(Problem set)
1. List the interior designers named in the Ways of Seeing section of the design events text.
2. In the design events text, what is the name of the show in which SCP presents its new launches?
3. Reproduce the design events text from "Ways of Seeing" to "by Louisa Loakes.".

(Text section)

Shoreditch Design Triangle
12-20 September. Various venues
Billed as a “catalyst for renewal,” Shoreditch’s offering is a hybrid of physical and digital experiences. On the physical side, Established & Sons is presenting new designs by Sabine Marcelis, Pauline Deltour and Jasper Morrison while Hoxton gallery Peer is dedicating itself to the work of sculptor Kathy MacCarthy. Design showroom SCP has several new launches to trumpet in a show called One Room Living, including exclusive extruded ceramic pieces by Floris Wubben, a sofa by Daniel Schofield (previewed in this Design Anthology UK Q&A with the designer) and an upholstered armchair and terracotta stool from Philippe Malouin.


Ways of Seeing
12 September-31 October, Monday-Saturday 11am–6pm by appointment. The New Craftsmen, 34 North Row, London W1K 6DG
The New Craftsmen is hooking up with interior designers with very different aesthetics, to see how they interpret work from the esteemed craft gallery. Maria Speake, founder of Retrouvius, Emma Burns, senior design director at Sibyl Colefax & John Fowler, and Sasha von Meister and Tom Bartlett, directors of Waldo Works, are the designers in question: they have developed individual room schemes that highlight new pieces in the collection, which will be on show in the gallery and also interpreted by illustrator Caroline Aitken. Objects that will be featured include SASA Works’ Alter cabinet, which was inspired by a large ancient cabinet housed in a rock cut church in Ethiopia; and block-printed textiles by Louisa Loakes.

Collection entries
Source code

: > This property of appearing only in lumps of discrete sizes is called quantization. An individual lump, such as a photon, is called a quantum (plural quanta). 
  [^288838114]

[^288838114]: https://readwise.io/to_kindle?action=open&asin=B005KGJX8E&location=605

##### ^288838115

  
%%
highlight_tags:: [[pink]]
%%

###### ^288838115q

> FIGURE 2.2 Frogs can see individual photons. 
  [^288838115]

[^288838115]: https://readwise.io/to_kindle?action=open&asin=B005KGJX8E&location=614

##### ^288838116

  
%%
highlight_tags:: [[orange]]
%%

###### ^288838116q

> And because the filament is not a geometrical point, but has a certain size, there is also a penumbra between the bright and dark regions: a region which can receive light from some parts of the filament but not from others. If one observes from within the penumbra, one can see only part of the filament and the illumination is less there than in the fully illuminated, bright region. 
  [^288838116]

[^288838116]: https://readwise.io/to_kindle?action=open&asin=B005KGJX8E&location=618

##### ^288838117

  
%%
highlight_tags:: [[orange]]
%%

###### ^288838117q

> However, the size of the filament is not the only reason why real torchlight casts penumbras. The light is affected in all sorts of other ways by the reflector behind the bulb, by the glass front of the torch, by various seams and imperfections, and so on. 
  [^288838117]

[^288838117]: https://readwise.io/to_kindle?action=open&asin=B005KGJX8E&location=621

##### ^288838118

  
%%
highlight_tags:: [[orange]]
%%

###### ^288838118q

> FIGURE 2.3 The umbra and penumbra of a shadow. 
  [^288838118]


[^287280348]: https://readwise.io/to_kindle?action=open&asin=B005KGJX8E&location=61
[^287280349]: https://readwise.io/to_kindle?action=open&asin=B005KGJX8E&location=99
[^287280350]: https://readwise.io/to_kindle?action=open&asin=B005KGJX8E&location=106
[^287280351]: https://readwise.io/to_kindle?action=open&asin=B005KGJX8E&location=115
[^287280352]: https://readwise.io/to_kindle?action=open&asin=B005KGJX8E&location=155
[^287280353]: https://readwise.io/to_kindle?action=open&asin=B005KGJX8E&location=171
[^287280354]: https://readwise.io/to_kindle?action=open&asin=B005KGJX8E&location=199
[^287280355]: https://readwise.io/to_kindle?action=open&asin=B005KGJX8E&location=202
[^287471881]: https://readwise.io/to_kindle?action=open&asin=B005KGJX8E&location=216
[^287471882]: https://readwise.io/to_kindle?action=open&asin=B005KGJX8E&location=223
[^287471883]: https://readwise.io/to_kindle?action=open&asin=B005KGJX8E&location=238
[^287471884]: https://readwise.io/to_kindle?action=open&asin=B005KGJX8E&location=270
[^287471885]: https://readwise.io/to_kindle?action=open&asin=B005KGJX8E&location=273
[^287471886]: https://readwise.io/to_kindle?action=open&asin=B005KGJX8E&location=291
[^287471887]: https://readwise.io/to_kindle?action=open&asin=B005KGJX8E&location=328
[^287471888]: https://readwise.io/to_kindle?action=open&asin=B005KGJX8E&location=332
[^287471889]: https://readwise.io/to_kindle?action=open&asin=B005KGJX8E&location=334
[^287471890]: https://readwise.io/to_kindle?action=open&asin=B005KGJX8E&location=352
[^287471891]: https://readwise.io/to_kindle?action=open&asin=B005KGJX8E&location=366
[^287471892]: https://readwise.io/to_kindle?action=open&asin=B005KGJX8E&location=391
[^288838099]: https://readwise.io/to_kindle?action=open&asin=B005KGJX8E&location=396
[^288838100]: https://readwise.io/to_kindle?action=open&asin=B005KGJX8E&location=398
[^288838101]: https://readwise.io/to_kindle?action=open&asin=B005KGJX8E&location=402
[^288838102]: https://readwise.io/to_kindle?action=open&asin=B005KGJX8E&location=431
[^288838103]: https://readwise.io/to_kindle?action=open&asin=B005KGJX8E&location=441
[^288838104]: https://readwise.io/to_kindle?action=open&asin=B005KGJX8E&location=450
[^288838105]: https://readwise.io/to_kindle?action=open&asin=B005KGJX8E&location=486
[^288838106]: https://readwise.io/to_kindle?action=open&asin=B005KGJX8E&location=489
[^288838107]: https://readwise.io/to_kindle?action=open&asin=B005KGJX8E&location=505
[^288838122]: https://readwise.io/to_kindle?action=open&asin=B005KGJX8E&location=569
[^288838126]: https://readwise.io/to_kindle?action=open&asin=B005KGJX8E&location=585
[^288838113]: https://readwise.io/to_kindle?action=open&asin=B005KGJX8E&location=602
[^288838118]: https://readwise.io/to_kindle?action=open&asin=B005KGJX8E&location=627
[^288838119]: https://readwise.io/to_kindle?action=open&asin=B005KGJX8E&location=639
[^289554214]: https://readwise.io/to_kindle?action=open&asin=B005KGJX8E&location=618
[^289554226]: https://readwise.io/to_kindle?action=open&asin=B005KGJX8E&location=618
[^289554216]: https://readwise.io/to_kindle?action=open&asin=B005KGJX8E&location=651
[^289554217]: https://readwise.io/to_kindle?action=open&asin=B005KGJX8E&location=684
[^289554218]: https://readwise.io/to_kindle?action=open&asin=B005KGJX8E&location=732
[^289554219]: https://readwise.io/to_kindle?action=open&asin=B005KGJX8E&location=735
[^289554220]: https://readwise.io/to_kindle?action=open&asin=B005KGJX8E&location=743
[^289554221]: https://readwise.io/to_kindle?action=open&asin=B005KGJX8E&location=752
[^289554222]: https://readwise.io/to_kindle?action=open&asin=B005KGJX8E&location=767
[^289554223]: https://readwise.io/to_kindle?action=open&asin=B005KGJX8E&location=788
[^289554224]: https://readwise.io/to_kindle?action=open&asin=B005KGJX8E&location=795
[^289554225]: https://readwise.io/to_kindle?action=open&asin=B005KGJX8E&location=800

(Written responses)
1. Maria Speake, Emma Burns, Sasha von Meister, Tom Bartlett

2. One Room Living

3.
Ways of Seeing
12 September-31 October, Monday-Saturday 11am–6pm by appointment. The New Craftsmen, 34 North Row, London W1K 6DG
The New Craftsmen is hooking up with interior designers with very different aesthetics, to see how they interpret work from the esteemed craft gallery. Maria Speake, founder of Retrouvius, Emma Burns, senior design director at Sibyl Colefax & John Fowler, and Sasha von Meister and Tom Bartlett, directors of Waldo Works, are the designers in question: they have developed individual room schemes that highlight new pieces in the collection, which will be on show in the gallery and also interpreted by illustrator Caroline Aitken. Objects that will be featured include SASA Works’ Alter cabinet, which was inspired by a large ancient cabinet housed in a rock cut church in Ethiopia; and block-printed textiles by Louisa Loakes.